StatisticAccumulator
- class dmx.stats.pdist.StatisticAccumulator
- abstract combine(suff_stat)
Method for combining aggregated sufficient statistics.
- Parameters:
suff_stat (SS) – Sufficient statistics.
- Return type:
- Returns:
None
- abstract from_value(x)
Set sufficient statistics equal to passed value.
- Parameters:
x (SS) – Generic sufficient statistic for instance of StatisticAccumulator.
- Return type:
- initialize(x, weight, rng)
Initialize sufficient statistics for a single data observation.
Note
Used for debugging only.
- Parameters:
x (Any) – Data type corresponding to StatisticAccumulator object.

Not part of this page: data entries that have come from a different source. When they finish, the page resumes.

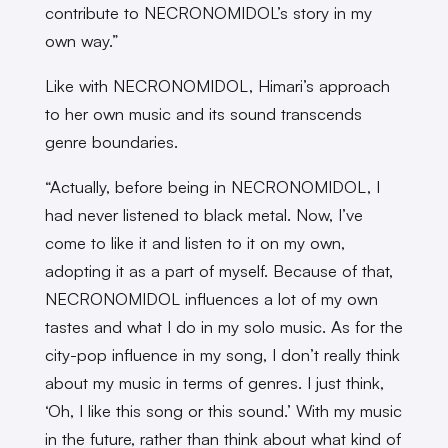
contribute to NECRONOMIDOL’s story in my
own way.”
Like with NECRONOMIDOL, Himari’s approach
to her own music and its sound transcends
genre boundaries.
“Actually, before being in NECRONOMIDOL, I
had never listened to black metal. Now, I’ve
come to like it and listen to it on my own,
adopting it as a part of myself. Because of that,
NECRONOMIDOL influences a lot of my own
tastes and what I do in my solo music. As for the
city-pop influence in my song, I don’t really think
about my music in terms of genres. I just think,
‘Oh, I like this song or this sound.’ With my music
in the future, rather than think about what kind of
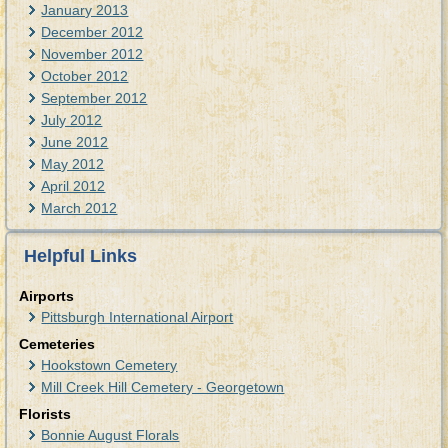
January 2013
December 2012
November 2012
October 2012
September 2012
July 2012
June 2012
May 2012
April 2012
March 2012
Helpful Links
Airports
Pittsburgh International Airport
Cemeteries
Hookstown Cemetery
Mill Creek Hill Cemetery - Georgetown
Florists
Bonnie August Florals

weight (float) – Weight associated with single observation.
rng (np.random.RandomState) – Set seed for initialization.
- Return type:
None
- abstract key_merge(stats_dict)
Merge sufficient statistics with matching keys.
- Parameters:
stats_dict (Dict[str, Any]) – Dict mapping keys to sufficient statistic value or accumulator.
- Return type:
None
- abstract key_replace(stats_dict)
Set sufficient statistics of accumulator instance to key’d values.
- Parameters:
stats_dict (Dict[str, Any]) – Dict mapping keys to sufficient statistic value or accumulator.
- Return type:
None
- update(x, weight, estimate)
Accumulate sufficient statistics for a single data observation.
Note
Used for debugging only.
- Parameters:
x (Any) – Data type corresponding to StatisticAccumulator object.
weight (float) – Weight associated with single observation.

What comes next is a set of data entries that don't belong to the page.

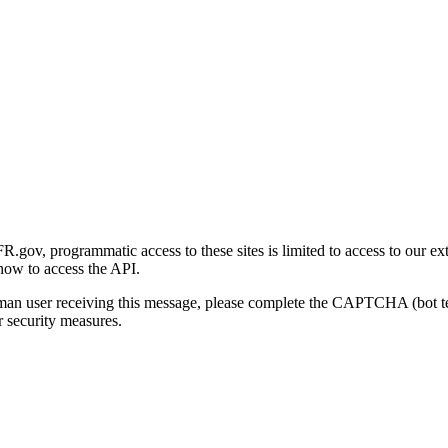
gov, programmatic access to these sites is limited to access to our ex
how to access the API.
human user receiving this message, please complete the CAPTCHA (bot t
 security measures.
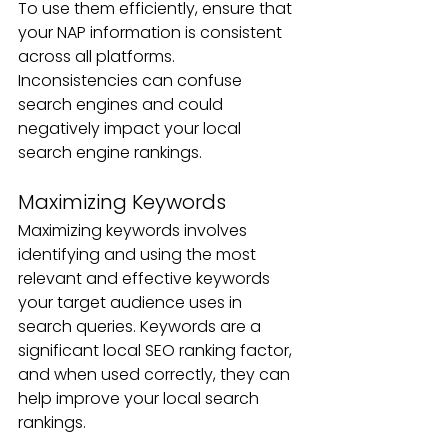
To use them efficiently, ensure that 
your NAP information is consistent 
across all platforms. 
Inconsistencies can confuse 
search engines and could 
negatively impact your local 
search engine rankings.
Maximizing Keywords
Maximizing keywords involves 
identifying and using the most 
relevant and effective keywords 
your target audience uses in 
search queries. Keywords are a 
significant local SEO ranking factor, 
and when used correctly, they can 
help improve your local search 
rankings. 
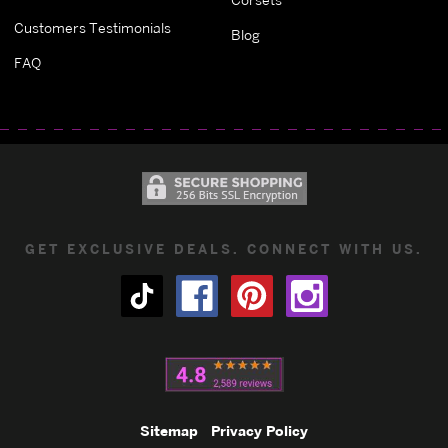
Customers Testimonials
Blog
FAQ
GET EXCLUSIVE DEALS. CONNECT WITH US.
Sitemap
Privacy Policy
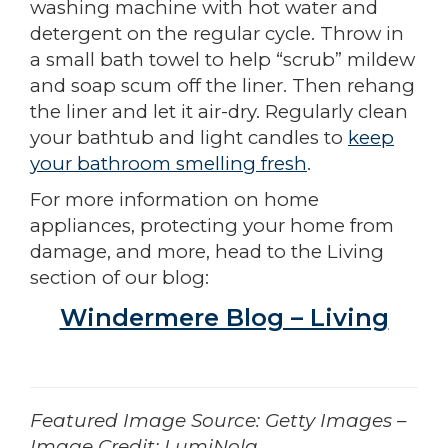
washing machine with hot water and
detergent on the regular cycle. Throw in
a small bath towel to help “scrub” mildew
and soap scum off the liner. Then rehang
the liner and let it air-dry. Regularly clean
your bathtub and light candles to
keep
your bathroom smelling fresh
.
For more information on home
appliances, protecting your home from
damage, and more, head to the Living
section of our blog:
Windermere Blog – Living
­­­­­­Featured Image Source: Getty Images –
Image Credit: LumiNola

estimate (SequenceEncodableProbabilityDistribution) – Previous estimate of distribution.
- Return type:
None
- abstract value()
Return sufficient statistics of StatisticAccumulator.
- Return type:
TypeVar(SS)
SequenceEncodableStatisticAccumulator
- class dmx.stats.pdist.SequenceEncodableStatisticAccumulator
- abstract acc_to_encoder()
Create DataSequenceEncoder object for SequenceEncodableStatisticAccumulator instance.
- Return type:
- abstract seq_initialize(x, weights, rng)

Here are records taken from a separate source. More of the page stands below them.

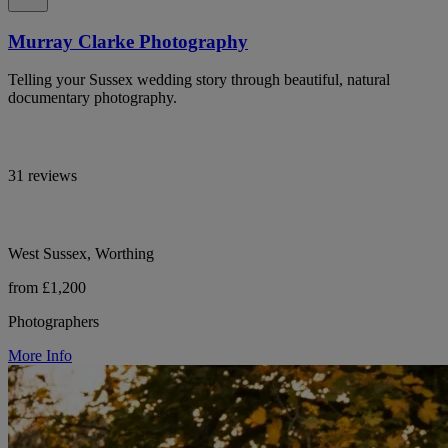
Murray Clarke Photography
Telling your Sussex wedding story through beautiful, natural
documentary photography.
31 reviews
West Sussex, Worthing
from £1,200
Photographers
More Info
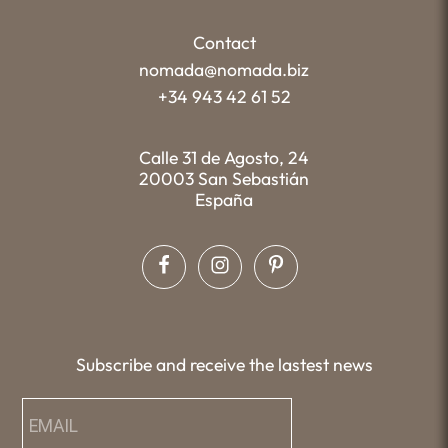
Contact
nomada@nomada.biz
+34 943 42 61 52
Calle 31 de Agosto, 24
20003 San Sebastián
España
Subscribe and receive the lastest news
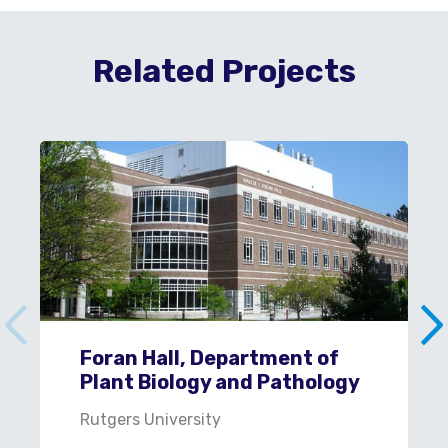
Related Projects
Foran Hall, Department of
Plant Biology and Pathology
Rutgers University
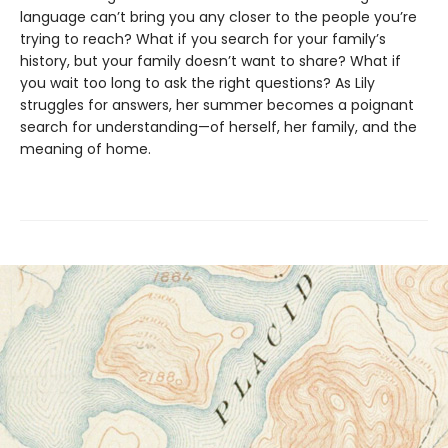
language can’t bring you any closer to the people you’re
trying to reach? What if you search for your family’s
history, but your family doesn’t want to share? What if
you wait too long to ask the right questions? As Lily
struggles for answers, her summer becomes a poignant
search for understanding—of herself, her family, and the
meaning of home.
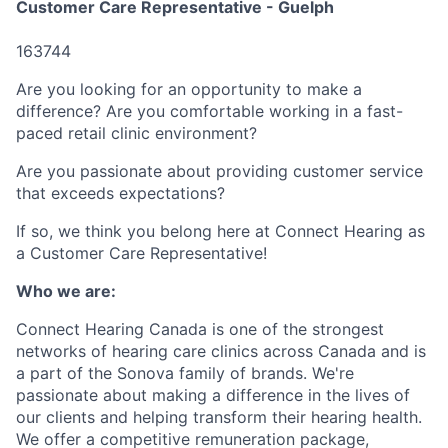
Customer Care Representative - Guelph
163744
Are you looking for an opportunity to make a
difference? Are you comfortable working in a fast-
paced retail clinic environment?
Are you passionate about providing customer service
that exceeds expectations?
If so, we think you belong here at Connect Hearing as
a Customer Care Representative!
Who we are:
Connect Hearing Canada is one of the strongest
networks of hearing care clinics across Canada and is
a part of the Sonova family of brands. We're
passionate about making a difference in the lives of
our clients and helping transform their hearing health.
We offer a competitive remuneration package,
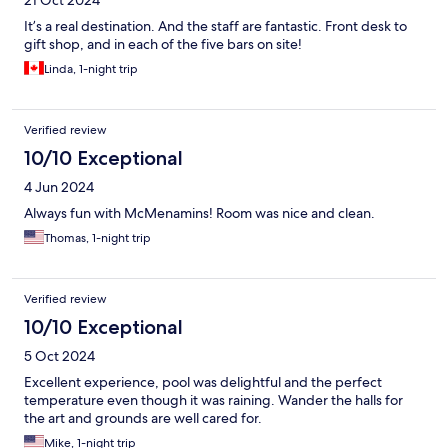
21 Oct 2024
It’s a real destination. And the staff are fantastic. Front desk to
gift shop, and in each of the five bars on site!
Linda, 1-night trip
Verified review
10/10 Exceptional
4 Jun 2024
Always fun with McMenamins! Room was nice and clean.
Thomas, 1-night trip
Verified review
10/10 Exceptional
5 Oct 2024
Excellent experience, pool was delightful and the perfect
temperature even though it was raining. Wander the halls for
the art and grounds are well cared for.
Mike, 1-night trip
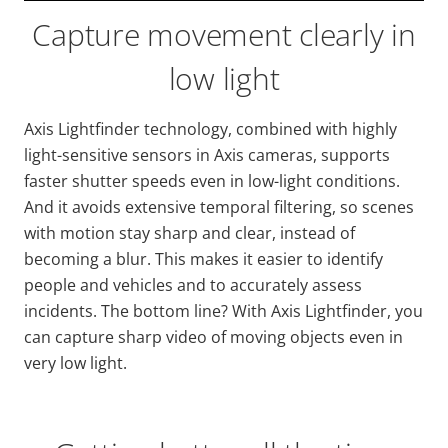
Capture movement clearly in
low light
Axis
Lightfinder
technology, combined with highly
light-sensitive sensors in Axis cameras, supports
faster shutter speeds even in low-light conditions.
And it avoids extensive temporal filtering, so scenes
with motion stay sharp and clear, instead of
becoming a blur. This makes it easier to identify
people and vehicles and to accurately assess
incidents. The bottom line? With Axis
Lightfinder
, you
can capture sharp video of moving objects even in
very low light.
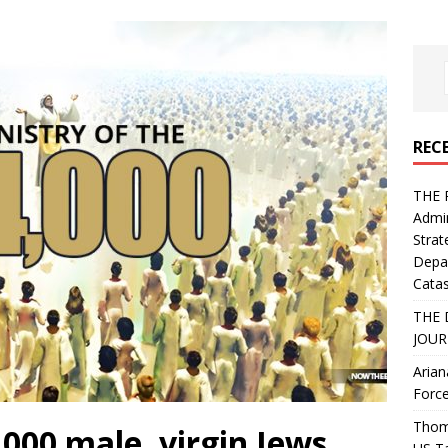
REC
THE 
Admin
Strat
Depa
Catas
THE 
JOUR
Arian
Force
Thoma
,000 male, virgin Jews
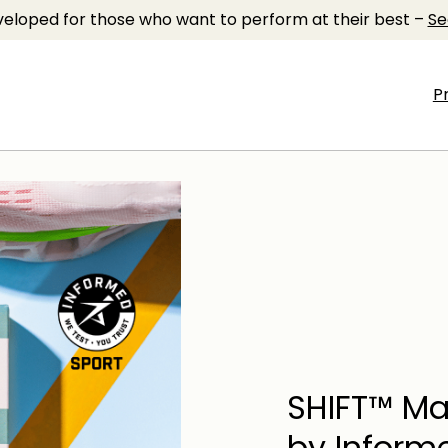
eloped for those who want to perform at their best –
Se
P
SHIFT™ Ma
by Inform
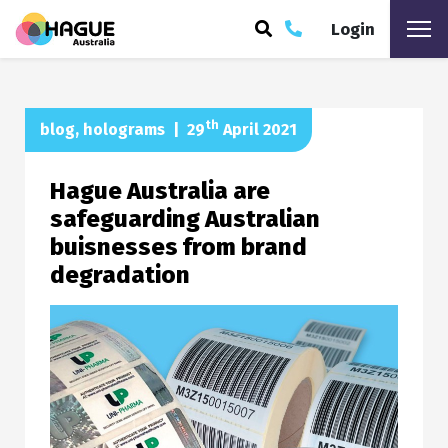
Login
ARCH
th
blog
,
holograms
|
29
April 2021
Hague Australia are
safeguarding Australian
buisnesses from brand
degradation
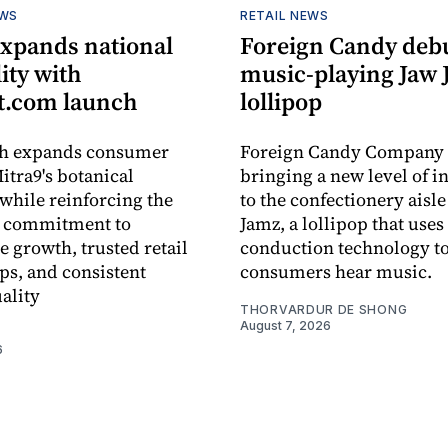
EWS
RETAIL NEWS
expands national
Foreign Candy deb
lity with
music-playing Jaw
.com launch
lollipop
ch expands consumer
Foreign Candy Company 
itra9's botanical
bringing a new level of in
while reinforcing the
to the confectionery aisle
 commitment to
Jamz, a lollipop that uses
e growth, trusted retail
conduction technology to
ps, and consistent
consumers hear music.
ality
THORVARDUR DE SHONG
August 7, 2026
6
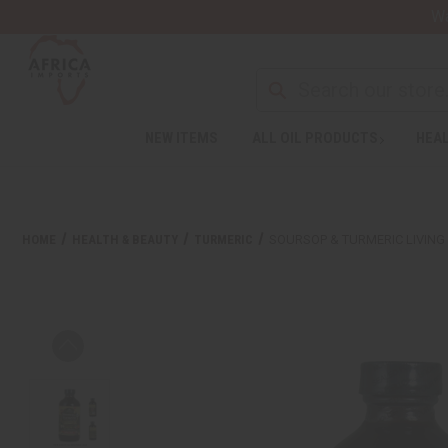
Wa
NEW ITEMS
ALL OIL PRODUCTS
HEAL
HOME
HEALTH & BEAUTY
TURMERIC
SOURSOP & TURMERIC LIVING B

Vectorized initialization of sufficient statistics.
- Parameters:
x (EncodedDataSequence) – EncodedDataSequence for given SequenceEncodableStatisticAccumulator type.
weights (np.ndarray) – weights for observations.
rng (np.random.RandomState) – RandomState object for setting seed on initialization.
- Return type:
None
- abstract seq_update(x, weights, estimate)
Vectorized accumulation of sufficient statistics for EM updates.
- Parameters:
x (EncodedDataSequence) – EncodedDataSequence for given SequenceEncodableStatisticAccumulator type.
weights (np.ndarray) – weights for observations.
estimate (Optional[SequenceEncodableProbabilityDistribution]) – Optional previous estimate of distribution.
- Return type:
None
ParameterEstimator
- class dmx.stats.pdist.ParameterEstimator(*args)
Abstract class for ParameterEstimator object.
- abstract __init__(*args)
Must implement constructor for ParameterEstimator
- abstract accumulator_factory()
Create SequenceEncodableStatisticAccumulator object.
- Return type:
StatisticAccumulatorFactory
- abstract estimate(nobs, suff_stat)
Estimate SequenceEncodableProbabilityDistribution for sufficient statistics.
- Parameters:
nobs (Optional[float]) – Weighted number of observations.
suff_stat (Tuple[int, np.ndarray, np.ndarray, np.ndarray]) – Sufficient statistics for dirichlet distribution.
- Return type:
- Returns:
SequenceEncodableProbabilityDistribution
DataSequenceEncoder
EncodedDataSequence
- class dmx.stats.pdist.EncodedDataSequence(data)
EncodedDatSequence is the outputed data structure from DataSeqeunceEncoder. Object is used for vectorized functions and type checks.
- __init__(data)
Create instance of EncodedDataSequence.
- Parameters:
data (Any) – Store the data encocded for vectorized calls.